* Excerpted text:
——————————

Elasticsearch Cheatsheet¶
This elasticsearch cheatsheet will show you how to deploy a 3 node cluster on docker, and a walk through of all the most frequent commands that I use when working with elasticsearch clusters.
Pre Requisites¶
Note: This step requires docker and docker-compose. Get the docker-compose:
wget https://gist.githubusercontent.com/ruanbekker/fafbffe597202951207ca0b21d826c1d/raw/3e857b40f6a6a7576cba073fa4b4adc14ade3be7/docker-compose.yml
Deploy the elasticsearch 3 node cluster:
docker-compose up -d
Once all the containers are running you should be able to see 3 nodes using:
curl -XGET "http://localhost:9200/_cat/nodes?v"
For deploying a 3 node elasticsearch cluster on servers, view this post
Basic Concepts¶
Basic concepts of Elasticsearch:
- a Elasticsearch Cluster is made up of a number of nodes
- Each Node contains Indexes, where a Index is a Collection of Documents
- Master nodes are responsible for Cluster related tasks, creating / deleting indices, tracking of nodes, allocate shards to nodes
- Data nodes are responsible for hosting the actual shards that has the indexed data also handles data related operations like CRUD, search, and aggregations
- Indices are split into Multiple Shards
- Shards exists of Primary Shards and Replica Shards
- A Replica Shard is a Copy of a Primary Shard which is used for HA/Redundancy
- Shards gets placed on random nodes throughout the cluster
- A Replica Shard will NEVER be on the same node as the Primary Shard’s associated shard-id.

——————————

* Record excerpts:
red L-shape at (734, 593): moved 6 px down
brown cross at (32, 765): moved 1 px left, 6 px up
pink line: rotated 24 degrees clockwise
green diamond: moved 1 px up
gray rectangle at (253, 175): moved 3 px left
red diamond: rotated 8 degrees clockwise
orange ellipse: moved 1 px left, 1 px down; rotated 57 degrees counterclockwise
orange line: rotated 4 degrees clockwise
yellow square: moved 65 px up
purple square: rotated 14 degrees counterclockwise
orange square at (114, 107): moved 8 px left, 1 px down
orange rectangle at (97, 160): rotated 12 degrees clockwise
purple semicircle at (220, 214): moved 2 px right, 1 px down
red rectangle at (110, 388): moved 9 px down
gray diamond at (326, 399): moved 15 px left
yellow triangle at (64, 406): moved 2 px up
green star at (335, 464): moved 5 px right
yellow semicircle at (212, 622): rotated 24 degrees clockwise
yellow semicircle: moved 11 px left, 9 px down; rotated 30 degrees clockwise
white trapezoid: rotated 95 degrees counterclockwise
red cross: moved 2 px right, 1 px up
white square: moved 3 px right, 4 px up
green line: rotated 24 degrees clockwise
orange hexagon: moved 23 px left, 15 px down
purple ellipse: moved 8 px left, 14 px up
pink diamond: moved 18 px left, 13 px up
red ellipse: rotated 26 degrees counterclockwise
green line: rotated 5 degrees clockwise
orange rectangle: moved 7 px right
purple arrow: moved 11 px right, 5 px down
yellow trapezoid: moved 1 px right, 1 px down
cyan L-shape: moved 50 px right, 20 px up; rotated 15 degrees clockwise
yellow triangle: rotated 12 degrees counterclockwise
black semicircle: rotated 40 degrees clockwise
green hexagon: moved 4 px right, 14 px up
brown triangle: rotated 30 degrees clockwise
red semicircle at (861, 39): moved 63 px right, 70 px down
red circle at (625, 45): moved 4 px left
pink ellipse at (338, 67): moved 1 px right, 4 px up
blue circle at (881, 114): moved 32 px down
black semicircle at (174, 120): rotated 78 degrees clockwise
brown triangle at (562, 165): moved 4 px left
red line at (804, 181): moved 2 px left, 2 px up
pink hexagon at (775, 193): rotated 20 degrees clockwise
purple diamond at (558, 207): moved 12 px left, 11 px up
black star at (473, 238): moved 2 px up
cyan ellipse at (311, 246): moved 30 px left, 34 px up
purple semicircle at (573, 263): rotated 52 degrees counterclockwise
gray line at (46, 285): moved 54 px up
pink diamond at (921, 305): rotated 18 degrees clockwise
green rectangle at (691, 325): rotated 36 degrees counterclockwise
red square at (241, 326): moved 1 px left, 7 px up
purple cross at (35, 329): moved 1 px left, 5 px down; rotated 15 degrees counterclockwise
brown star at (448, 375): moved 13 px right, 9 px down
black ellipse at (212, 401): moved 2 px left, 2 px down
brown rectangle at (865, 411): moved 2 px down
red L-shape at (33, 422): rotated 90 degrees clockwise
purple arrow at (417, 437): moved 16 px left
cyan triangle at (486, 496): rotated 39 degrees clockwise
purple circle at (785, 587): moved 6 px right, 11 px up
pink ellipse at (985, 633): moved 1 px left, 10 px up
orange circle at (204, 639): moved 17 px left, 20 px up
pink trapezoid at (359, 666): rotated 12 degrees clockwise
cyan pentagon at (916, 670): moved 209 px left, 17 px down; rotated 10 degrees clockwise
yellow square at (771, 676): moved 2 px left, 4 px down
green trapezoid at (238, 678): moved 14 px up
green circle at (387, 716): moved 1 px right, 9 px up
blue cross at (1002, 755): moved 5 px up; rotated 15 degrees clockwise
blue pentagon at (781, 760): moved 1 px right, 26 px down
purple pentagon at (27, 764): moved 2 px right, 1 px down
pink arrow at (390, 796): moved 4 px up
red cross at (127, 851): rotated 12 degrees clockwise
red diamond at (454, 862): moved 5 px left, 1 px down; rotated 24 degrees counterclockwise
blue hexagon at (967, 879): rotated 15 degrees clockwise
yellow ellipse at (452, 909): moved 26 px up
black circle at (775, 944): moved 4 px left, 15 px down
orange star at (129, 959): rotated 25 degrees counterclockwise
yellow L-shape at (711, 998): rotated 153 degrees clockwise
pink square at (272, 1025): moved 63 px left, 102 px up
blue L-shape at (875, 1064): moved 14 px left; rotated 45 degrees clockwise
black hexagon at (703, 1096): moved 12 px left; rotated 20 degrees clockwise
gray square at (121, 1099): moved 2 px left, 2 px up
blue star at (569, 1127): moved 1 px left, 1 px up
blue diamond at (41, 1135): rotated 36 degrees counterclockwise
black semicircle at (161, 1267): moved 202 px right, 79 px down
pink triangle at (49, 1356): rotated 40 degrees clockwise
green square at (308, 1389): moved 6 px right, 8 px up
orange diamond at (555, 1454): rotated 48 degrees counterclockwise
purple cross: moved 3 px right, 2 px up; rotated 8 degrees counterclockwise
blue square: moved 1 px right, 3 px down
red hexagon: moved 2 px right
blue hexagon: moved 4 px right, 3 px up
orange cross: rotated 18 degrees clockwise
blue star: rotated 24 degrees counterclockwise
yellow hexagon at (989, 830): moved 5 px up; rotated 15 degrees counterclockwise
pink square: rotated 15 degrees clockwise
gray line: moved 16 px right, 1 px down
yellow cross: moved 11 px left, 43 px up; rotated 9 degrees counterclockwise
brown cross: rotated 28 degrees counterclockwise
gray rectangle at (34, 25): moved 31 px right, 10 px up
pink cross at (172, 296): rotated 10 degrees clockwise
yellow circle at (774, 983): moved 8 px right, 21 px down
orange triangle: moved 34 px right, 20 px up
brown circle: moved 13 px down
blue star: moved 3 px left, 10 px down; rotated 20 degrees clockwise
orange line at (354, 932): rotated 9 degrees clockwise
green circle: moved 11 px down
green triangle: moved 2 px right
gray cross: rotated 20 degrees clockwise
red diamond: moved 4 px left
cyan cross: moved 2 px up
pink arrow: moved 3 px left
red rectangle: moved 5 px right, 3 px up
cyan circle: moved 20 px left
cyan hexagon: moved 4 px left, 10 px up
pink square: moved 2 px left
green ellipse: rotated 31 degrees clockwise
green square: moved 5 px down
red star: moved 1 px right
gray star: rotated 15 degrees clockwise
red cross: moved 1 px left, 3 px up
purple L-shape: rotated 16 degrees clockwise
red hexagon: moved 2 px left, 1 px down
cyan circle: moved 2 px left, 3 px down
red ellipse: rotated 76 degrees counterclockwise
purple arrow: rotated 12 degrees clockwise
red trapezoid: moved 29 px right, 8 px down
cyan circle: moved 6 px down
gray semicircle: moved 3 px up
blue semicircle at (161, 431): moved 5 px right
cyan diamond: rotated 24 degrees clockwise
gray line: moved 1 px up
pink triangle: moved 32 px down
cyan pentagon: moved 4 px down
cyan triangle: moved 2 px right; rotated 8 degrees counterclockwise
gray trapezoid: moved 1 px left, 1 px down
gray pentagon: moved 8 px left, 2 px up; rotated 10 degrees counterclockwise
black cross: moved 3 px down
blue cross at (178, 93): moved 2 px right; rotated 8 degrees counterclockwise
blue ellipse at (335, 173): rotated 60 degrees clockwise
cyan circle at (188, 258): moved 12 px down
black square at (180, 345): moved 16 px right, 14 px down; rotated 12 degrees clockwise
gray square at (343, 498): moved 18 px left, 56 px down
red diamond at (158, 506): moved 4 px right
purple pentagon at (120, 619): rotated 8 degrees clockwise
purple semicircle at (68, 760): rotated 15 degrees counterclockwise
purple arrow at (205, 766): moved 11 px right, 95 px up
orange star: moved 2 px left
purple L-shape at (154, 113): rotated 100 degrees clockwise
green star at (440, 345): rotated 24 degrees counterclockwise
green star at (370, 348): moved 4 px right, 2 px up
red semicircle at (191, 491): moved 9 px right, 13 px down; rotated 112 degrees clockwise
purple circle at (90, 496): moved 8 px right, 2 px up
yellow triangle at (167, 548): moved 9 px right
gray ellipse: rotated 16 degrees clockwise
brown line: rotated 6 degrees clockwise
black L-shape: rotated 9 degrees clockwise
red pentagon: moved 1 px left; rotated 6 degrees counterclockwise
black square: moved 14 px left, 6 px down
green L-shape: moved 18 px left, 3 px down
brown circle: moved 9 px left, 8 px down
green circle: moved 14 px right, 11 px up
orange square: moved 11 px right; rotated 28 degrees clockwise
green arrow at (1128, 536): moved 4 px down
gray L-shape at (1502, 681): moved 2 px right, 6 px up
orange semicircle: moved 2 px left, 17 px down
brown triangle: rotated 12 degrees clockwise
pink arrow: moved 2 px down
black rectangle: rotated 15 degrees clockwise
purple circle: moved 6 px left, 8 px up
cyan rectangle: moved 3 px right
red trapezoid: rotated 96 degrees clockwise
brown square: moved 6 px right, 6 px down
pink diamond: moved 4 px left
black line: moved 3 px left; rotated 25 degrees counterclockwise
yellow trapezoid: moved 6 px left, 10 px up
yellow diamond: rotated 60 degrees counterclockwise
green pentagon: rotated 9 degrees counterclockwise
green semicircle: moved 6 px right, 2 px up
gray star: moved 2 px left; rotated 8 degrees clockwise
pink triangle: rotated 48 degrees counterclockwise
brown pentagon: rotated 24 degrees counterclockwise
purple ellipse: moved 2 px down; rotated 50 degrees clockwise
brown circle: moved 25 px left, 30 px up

——————————

* Exercise directions:
Quote the stretch of the Elasticsearch cheatsheet above from "Elasticsearch Cheatsheet¶" through "with elasticsearch clusters.", word for word.

* Response to the exercise:
Elasticsearch Cheatsheet¶
This elasticsearch cheatsheet will show you how to deploy a 3 node cluster on docker, and a walk through of all the most frequent commands that I use when working with elasticsearch clusters.